Filmmaking refers to the process of creating prints or photographic images from images taken with a digital camera. Filmmakers use film to capture subjects, usually those that are in focus in a photograph, and then use special software to “print” the image onto paper or other material. There are many styles of film making; however, the most well-known are: digital, offset, photography, tint, stencil, and print film. In addition to using film to capture images, filmmakers can also make use of video equipment to create films.
Filmmakers have two options for covering their photographs: stock film, which is made up of non-oil film, or negative space, which is the difference between the top and bottom of the photograph. A thin film or print is made up of a thin sheet of film, often transparent film covered with a plastic substance like vinyl, polyester or nylon for covering. A thin film is most commonly used to create still pictures or simple illustrations (like paintings) or to create photographs. However, some filmmakers prefer to use cellulose nitrate-based or negative-space film for special effects, since the thicker sheets of film allow for subtle movements that the audience cannot see. Filmmakers can also use other types of film such as nitrocellulose, nitrate-free, or flexees to create a wide range of effects.
Filmmakers use a third type of media to create motion pictures, called projection film. This is typically thicker than the two words and is also referred to as “cassette.” The term “cassette” comes from the fact that the film does not contain sound, only images. Images are put on both sides of the film, thus producing a continuous film (although the term is often used interchangeably with “cassette”).
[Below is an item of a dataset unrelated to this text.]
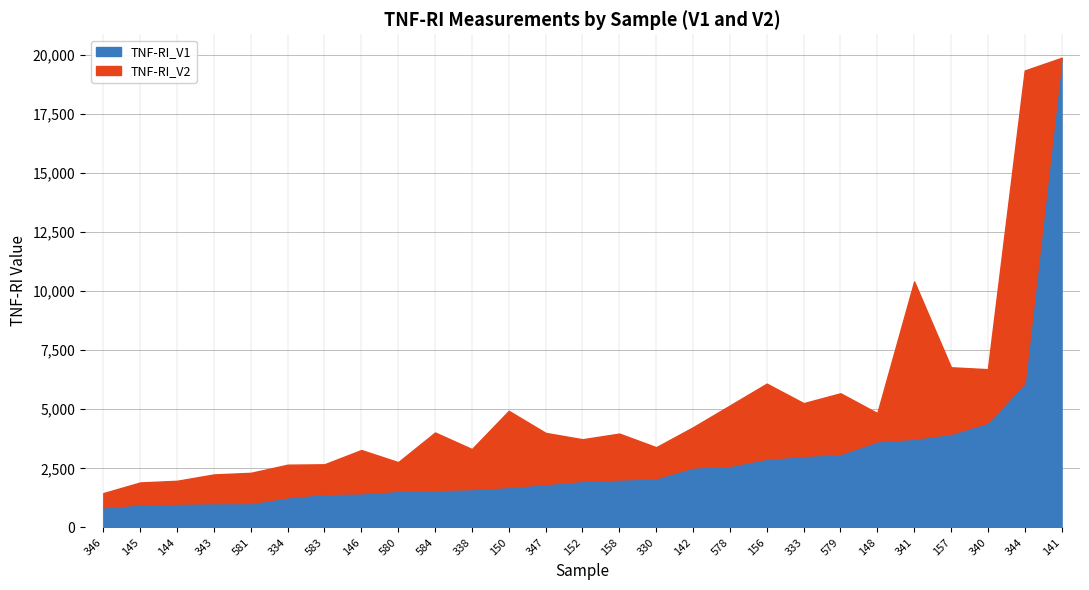

How many lines are shown in the chart?

2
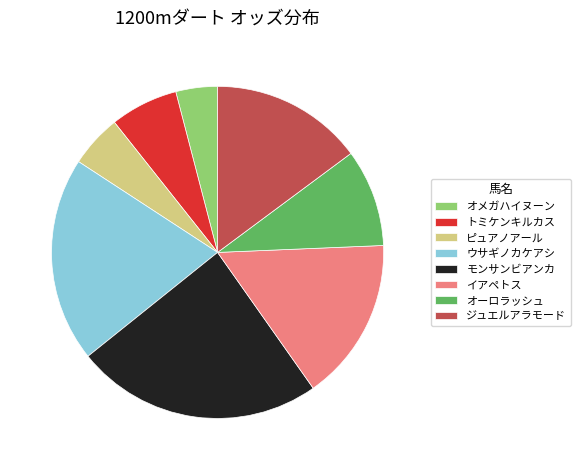

Is it true that ウサギノカケアシ is 20% of the pie?

True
Because there is no visual medium in the form of motion pictures, filmmakers must rely on their storytelling skills to tell their story through their films. Therefore, the entire process of filming a motion picture is highly creative. The key part to this process is the establishing of the main characters, the locations, as well as the various aspects of the environment to be rendered. When the film has been completed, the master copy is typically burned to disk or stored in a VCR for safekeeping.
Of course, not all of our modern technology is quite capable of producing motion pictures with 100% clarity. Film developed using techniques of the time (dye sublimation for instance) were unable to provide the crisp, colorful images so popular in motion pictures today. However, advancements in technology have made possible the production of motion pictures using digital methods. This means that photographers are able to capture moving images using a computer, rather than film. Some cameras even have the ability to create three-dimensional images or films with depth and full surround sound effects.
Filmmaking technology of today certainly has come a long way from the days of long hours of darkness and arduous shooting schedules for the likes of movies such as Snow White and The Lord of the Rings. But Filmmakers still need to learn how to properly use all of the available tools and how to create striking and memorable films. It takes talent, experience, as well as a certain amount of technical knowledge and skill to master the art of directing and creating moving images.